Antônio Amaral in Google


Emerson Araújo


Tenho aproveitado o exílio nas barrancas do rio flores, também, para fazer algumas coisas que não fazia há mais de 25 anos. Anos de anulação estes passados, mas tento agora levantar algumas bandeiras que ficaram caídas ou a meio pau. Tempo de refrigério, este.

É no tempo de refrigério que me dou ao luxo de voltar a ler copiosamente, ler tudo, até a bula do metiformina 500 mg que faz parte do meu cardápio por conta da glicemia alterada por tanto refrigerante e doce caseiro saboreados ao longo da vida. E por falar em leitura, tenho reabilitado autores universais que esta geração da crítica preliminar pincela, volta e meia, em grifos. Aliás me dou ao luxo, ainda, de voltar as costas para os criticozinhos de ensaios previsíveis oriundos da metodologia estruturalista que continua sendo ferramenta sacal de uma pretensa análise apurada e inteligente: - morte ao estruturalismo, idem aos seus seguidores!

Mas o que me prende nesta amanhã de sexta-feira 16 é a memória de lembrar de alguns amigos/artistas da minha geração, entre vários, Antônio Amaral é a minha imagem que se estende até a chuva serôdia que despenca pela janela aberta.

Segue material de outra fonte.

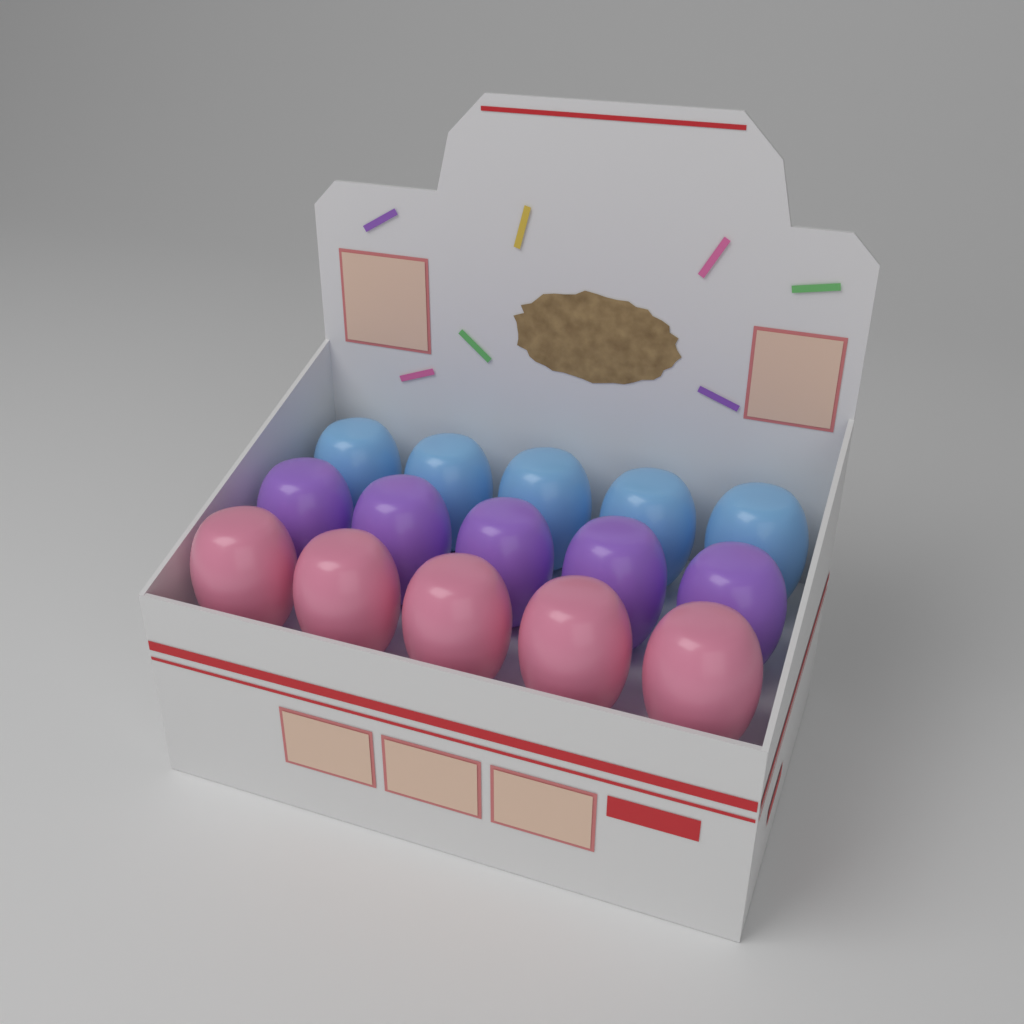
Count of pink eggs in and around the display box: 5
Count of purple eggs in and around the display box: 5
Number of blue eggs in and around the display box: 5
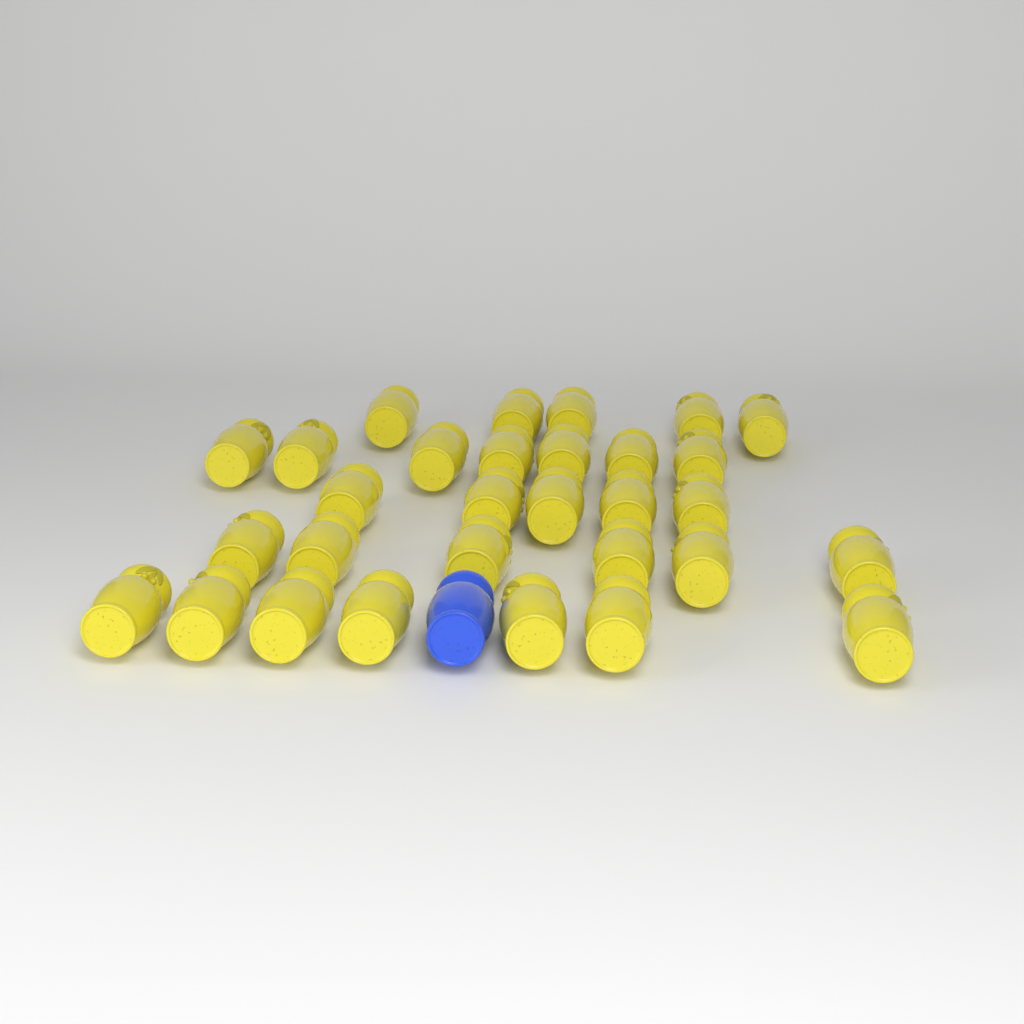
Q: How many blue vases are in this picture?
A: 1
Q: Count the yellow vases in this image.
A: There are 30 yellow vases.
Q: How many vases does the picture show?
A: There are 31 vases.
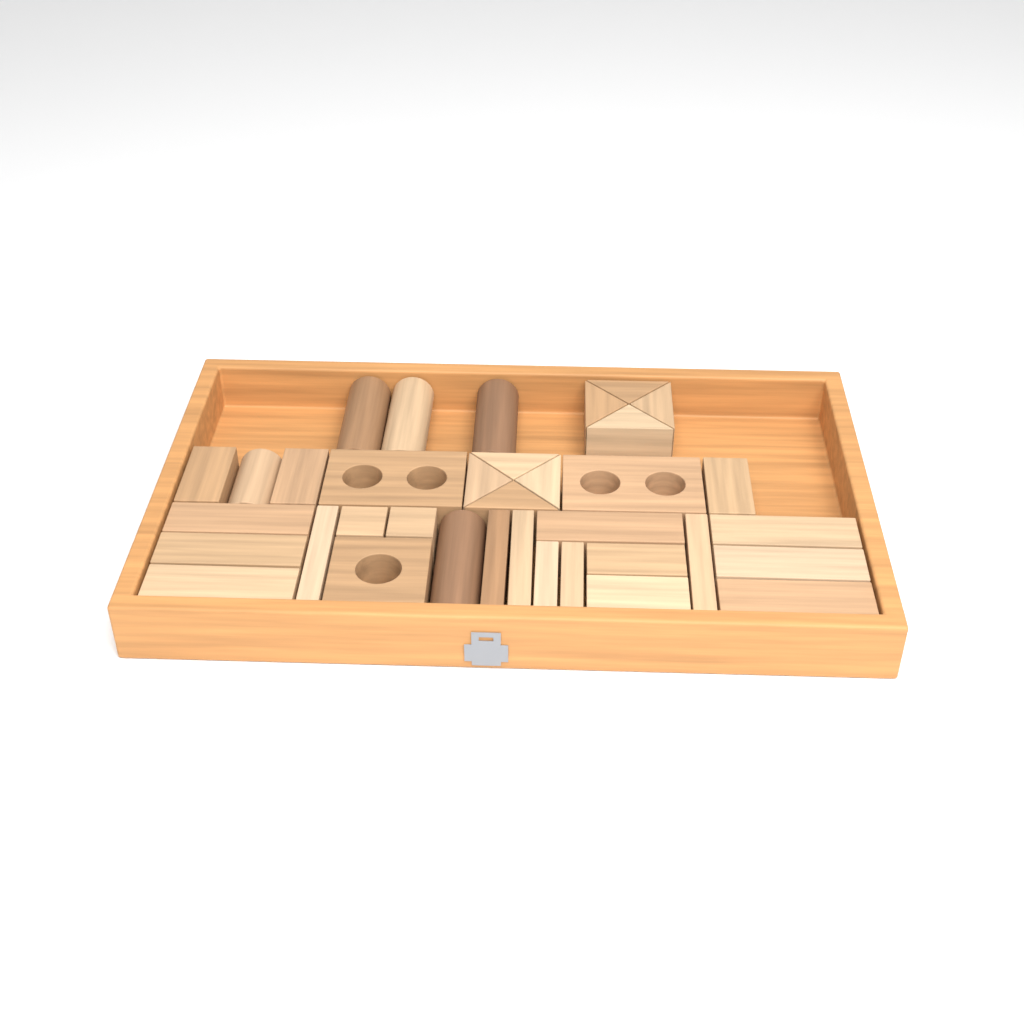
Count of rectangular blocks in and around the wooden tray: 20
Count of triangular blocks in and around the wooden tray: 8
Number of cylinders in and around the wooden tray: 5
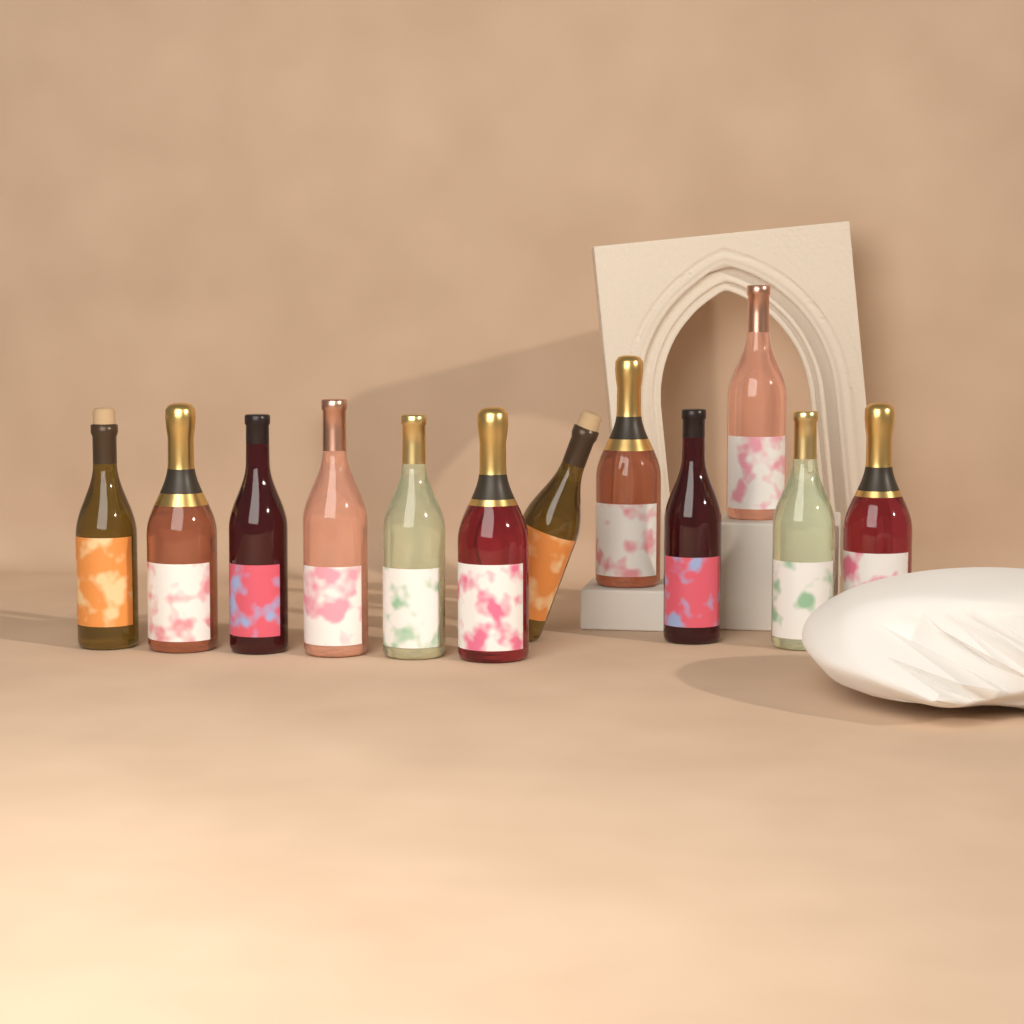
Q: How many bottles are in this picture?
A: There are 12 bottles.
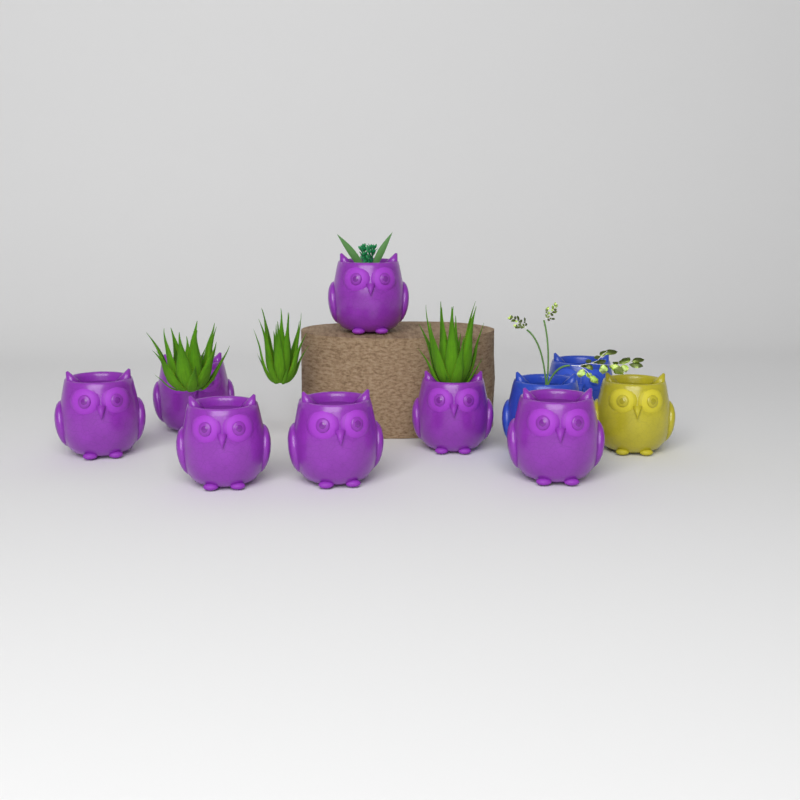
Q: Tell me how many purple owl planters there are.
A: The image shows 7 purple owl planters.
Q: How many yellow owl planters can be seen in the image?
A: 1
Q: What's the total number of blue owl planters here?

Conheci Amaral na militância artística/estudantil/política do final dos anos setenta e assim nos fizemos cúmplices por alguns anos até na partilha de um pedaço de seda que servia para enrolar as pipas doidas na busca do céu. A música selou esta amizade, o vinho tinto, também. Mais tarde descobrimos que não fomos militantes de nada porque a utopia que rasbicamos em mesas de bares não foi nada. Ficou a merda de cavalo de plantão e pronto! O blues, o jazz, o rock in roll, as pelejas medievais de mestre Elomar Figueira de Melo deram o tom vermelho e cinza da descrença que se abateu no/pro futuro.

Falar sobre e de Antônio Amaral me conforta e me leva a refletir sobre a nossa geração, que não foi perdida/partida, porque, ao menos, ela criou as condições concretas dos exílios que nos impuseram, ora pela força, ora veladamente depois. A presença da geração artística de 70, no Piauí, principalmente, se construiu no fazer real/imagético da arte que assumiu conotações universais e cotidianas. Arte revolucionária, arte em movimento indo ao paraíso ou descendo ao inferno mais tarde.

Ainda bem que Antônio Amaral e eu e outros (Kenard Kruel, Airton Sampaio, M. de Moura Filho, Rubervan du Nascimento, J. Luiz Rocha do Nascimento, Geraldim Borges, Menezes y Moraes, José Olímpio de Castro, Zé Afonso Lima) ficamos frente a frente com o novo monstro da lagoa e cuspimos na cara dele com prazer.

Amaral e eu somos náufragos desta utopia que não se fez, por isso que a qualquer hora e a qualquer dia, sairemos a perambular, ainda, nas vielas de Teresina com um blues no ouvido e uma imagem doida rasbicada na folha do caderno ou na prancheta do ateliê a metralhar os nossos novos adversários.

3 comentários:

CESAR CRUZ disse...

Muito bom, bonito texto. Saudosista, és! Também sou... te entendo...
Entre as leituras, não se esqueça da imprescindível literatura cruzeana, a minha. rara!

abraços paulistanos
Cesar

amaral disse...

cmdt, sua sintaxe não lhe trai. aqui, na trincheira e às suas ordens, o subcmdt uno da guerrilha-digital.

f.wilson disse...

Alô, Emerson, quanto tempo não lia um texto que me fazia lembrar de perto uma geração que eu admirava, mas não paticipava.